Fast von Beginn an lag das heimische Team im Hintertreffen. Pfosten und Brucks Keeper Philippe-Louis Golla standen zu oft im Weg. Auf ein 4:7 (14.) und ein 7:11 (21.) folgte zwar eine leichte Annäherung auf 10:12 (28.). Dies brachte aber keine Nachhaltigkeit an den Tag, schon gar keine vollständige Trendwende.
Versuche mit einer von HG-Coach Christoph Lahme angeordneten 3:2:1-Abwehr (ab 26.) oder der Einsatz eines zweiten Kreisläufers als siebter Feldspieler verpufften im zweiten Durchgang ebenfalls fast wirkungslos. Obwohl die Fehlerquote im Angriff nach der Pause drastisch gesenkt, halbiert war, wuchs der Rückstand zwischenzeitlich erheblich an (20:29/54.). Eine offene Deckung gegen Schlusspfiff hin brachte einzig eine leichte Resultatsverbesserung. Aber da waren die Gäste schon am Feiern.
Alles umkrempeln
Lahme räumte ein, dass schon ein gewisser Druck im Kessel gewesen sei, der ihn und seine Spieler belastet habe. Es sei nun einfach ein “bitterer Abend” gewesen. “Das Spiel ist sicherlich im Kopf entschieden worden. Wir haben jeden Positionsvergleich verloren. Es war unser letzter Grashalm zum Herausziehen, aber wir haben zu oft die schlechten Abschlüsse gewählt, hatten hinten ein schlechtes Eins-gegen-Eins-Verhalten und hart erkämpfte Bälle schnell verworfen.” Schon lange haben er und sein Team (vergeblich) nach Erklärungen für die unterschiedlichen Spielweisen gegen verschiedene Mannschaften gesucht. Jetzt bleibe nur noch eins zu tun: “Alles einmal umkrempeln und neu anfangen.”
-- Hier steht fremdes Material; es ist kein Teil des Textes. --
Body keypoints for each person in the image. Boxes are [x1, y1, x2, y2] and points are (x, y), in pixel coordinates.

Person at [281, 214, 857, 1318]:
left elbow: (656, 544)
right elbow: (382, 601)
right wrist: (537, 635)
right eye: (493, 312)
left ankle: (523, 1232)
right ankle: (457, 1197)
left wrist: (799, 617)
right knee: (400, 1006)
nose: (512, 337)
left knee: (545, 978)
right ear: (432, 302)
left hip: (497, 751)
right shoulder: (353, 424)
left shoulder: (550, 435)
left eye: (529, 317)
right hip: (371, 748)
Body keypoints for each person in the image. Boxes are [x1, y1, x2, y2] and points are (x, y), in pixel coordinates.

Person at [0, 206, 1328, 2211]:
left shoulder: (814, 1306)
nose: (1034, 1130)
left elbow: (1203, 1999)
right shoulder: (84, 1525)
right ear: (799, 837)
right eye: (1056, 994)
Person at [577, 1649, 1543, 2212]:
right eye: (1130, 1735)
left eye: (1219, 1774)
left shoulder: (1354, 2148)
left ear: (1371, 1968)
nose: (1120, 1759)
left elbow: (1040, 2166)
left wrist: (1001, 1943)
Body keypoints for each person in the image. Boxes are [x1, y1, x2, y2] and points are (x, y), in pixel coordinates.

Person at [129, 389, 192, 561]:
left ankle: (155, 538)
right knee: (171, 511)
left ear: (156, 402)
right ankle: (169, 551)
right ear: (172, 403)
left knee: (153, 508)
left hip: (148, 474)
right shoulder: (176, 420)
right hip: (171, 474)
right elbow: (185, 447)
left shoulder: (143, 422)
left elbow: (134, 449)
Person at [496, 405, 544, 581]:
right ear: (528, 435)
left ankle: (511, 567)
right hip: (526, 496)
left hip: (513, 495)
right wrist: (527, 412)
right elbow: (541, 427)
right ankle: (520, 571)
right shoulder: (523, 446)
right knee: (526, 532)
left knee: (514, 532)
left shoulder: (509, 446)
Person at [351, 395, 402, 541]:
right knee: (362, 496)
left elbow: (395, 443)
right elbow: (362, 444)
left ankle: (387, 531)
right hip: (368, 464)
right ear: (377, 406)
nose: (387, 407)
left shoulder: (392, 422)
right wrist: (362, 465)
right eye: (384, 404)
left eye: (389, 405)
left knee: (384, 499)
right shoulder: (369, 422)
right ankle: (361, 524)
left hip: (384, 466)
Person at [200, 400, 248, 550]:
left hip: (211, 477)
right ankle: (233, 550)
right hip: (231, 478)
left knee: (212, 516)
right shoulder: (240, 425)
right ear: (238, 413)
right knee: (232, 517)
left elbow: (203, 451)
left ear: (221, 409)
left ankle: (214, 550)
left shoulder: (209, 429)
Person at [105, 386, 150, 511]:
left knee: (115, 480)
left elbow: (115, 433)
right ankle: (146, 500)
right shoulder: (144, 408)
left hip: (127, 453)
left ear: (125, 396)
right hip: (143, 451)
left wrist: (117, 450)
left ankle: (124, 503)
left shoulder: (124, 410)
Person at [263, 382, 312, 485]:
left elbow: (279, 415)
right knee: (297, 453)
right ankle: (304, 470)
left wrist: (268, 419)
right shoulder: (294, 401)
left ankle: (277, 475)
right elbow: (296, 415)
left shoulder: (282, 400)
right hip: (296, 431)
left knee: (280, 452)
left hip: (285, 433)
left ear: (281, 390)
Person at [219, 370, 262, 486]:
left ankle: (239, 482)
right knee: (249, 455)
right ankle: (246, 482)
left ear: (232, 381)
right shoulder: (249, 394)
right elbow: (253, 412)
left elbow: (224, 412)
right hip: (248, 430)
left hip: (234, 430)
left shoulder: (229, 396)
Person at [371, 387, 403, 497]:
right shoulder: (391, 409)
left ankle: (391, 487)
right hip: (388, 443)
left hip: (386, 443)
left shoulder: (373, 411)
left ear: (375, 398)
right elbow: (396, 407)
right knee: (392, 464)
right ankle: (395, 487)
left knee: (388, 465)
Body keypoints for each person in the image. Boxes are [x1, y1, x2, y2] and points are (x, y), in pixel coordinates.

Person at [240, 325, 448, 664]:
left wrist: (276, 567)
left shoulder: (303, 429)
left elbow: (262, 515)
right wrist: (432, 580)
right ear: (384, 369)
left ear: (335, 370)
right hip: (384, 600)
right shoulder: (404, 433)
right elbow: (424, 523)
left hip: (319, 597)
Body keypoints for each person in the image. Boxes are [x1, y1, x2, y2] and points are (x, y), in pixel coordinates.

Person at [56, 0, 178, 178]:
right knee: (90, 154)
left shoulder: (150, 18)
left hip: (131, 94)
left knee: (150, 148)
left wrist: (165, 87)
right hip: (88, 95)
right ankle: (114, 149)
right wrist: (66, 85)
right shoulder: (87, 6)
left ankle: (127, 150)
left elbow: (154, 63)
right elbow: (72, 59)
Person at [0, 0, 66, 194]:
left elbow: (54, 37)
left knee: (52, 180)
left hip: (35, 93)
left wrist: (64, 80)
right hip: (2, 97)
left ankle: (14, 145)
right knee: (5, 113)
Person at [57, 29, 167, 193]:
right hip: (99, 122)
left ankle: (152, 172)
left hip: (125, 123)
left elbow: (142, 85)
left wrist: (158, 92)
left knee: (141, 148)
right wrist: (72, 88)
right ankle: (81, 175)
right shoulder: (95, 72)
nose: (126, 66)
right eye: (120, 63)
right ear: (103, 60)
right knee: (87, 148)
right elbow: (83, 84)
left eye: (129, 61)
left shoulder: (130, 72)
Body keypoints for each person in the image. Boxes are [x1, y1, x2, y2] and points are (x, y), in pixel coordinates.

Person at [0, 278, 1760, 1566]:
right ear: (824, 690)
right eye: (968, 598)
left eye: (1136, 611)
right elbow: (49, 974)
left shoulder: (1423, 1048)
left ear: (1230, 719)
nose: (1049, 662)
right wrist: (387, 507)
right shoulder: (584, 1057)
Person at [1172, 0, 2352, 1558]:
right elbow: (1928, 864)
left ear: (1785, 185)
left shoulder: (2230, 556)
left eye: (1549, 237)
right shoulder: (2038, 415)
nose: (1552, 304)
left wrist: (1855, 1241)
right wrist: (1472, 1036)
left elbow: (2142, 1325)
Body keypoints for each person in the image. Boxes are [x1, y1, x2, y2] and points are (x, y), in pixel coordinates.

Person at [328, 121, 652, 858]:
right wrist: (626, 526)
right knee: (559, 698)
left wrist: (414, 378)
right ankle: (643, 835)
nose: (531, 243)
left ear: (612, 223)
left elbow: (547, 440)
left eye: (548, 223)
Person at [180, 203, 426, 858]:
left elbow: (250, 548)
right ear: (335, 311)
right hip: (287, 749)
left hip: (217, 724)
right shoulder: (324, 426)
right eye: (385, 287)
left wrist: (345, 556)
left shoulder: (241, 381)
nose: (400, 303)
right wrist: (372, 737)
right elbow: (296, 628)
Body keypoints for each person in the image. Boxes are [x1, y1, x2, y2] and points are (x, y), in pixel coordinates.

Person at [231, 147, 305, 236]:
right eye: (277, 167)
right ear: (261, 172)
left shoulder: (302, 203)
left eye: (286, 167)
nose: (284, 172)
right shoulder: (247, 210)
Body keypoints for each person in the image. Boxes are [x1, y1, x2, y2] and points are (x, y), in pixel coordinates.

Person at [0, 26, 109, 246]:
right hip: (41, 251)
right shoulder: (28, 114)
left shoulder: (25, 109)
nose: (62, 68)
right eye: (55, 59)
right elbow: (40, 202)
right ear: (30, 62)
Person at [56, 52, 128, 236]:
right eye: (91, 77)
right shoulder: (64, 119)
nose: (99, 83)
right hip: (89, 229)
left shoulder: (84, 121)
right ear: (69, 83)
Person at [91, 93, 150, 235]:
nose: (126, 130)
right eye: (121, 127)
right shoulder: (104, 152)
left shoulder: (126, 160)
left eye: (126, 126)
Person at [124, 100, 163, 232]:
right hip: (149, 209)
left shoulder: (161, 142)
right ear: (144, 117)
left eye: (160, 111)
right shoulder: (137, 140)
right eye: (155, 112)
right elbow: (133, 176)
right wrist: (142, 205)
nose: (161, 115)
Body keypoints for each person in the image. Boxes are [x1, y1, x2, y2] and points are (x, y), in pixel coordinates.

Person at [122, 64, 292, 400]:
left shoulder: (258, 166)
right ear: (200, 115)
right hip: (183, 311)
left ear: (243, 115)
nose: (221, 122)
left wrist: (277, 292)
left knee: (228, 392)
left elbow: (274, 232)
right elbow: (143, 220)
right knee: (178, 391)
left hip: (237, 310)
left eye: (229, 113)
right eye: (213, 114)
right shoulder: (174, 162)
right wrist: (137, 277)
Als positiver Aspekt bleiben die jungen Spieler der Mannschaft in Erinnerung. Sie hängten sich bis zum Schluss im Rahmen ihrer Möglichkeiten voll rein und werden sich bestimmt noch weiterentwickeln. Auch Lahme lobte einen Akteur stellvertretend: “Henri Hell hat in seiner Spielsteuerung die Lockerheit ausgestrahlt, die wir insgesamt gebraucht hätten. Aber einer alleine ist zu wenig.
Lob gab es natürlich auch wieder von des Gegners Seite. TVB-Trainer Roland Nixdorf meinte: “Uns fehlen ein paar Leute. Aber bei euch darüber zu jammern, wäre bodenlos. Doch die HG hat immer genug Spieler, die uns vor Aufgaben stellten.”
HG: Rabe, Fauerbach; Barthelmeß (4/2), Antritter (3), Hepp, Kern, V. Huljak (3), Nauß (1), Aeckerle (1), Novo (5/4), Hammarberg (3), Haase, Muth (3), Hell (3), Ferger.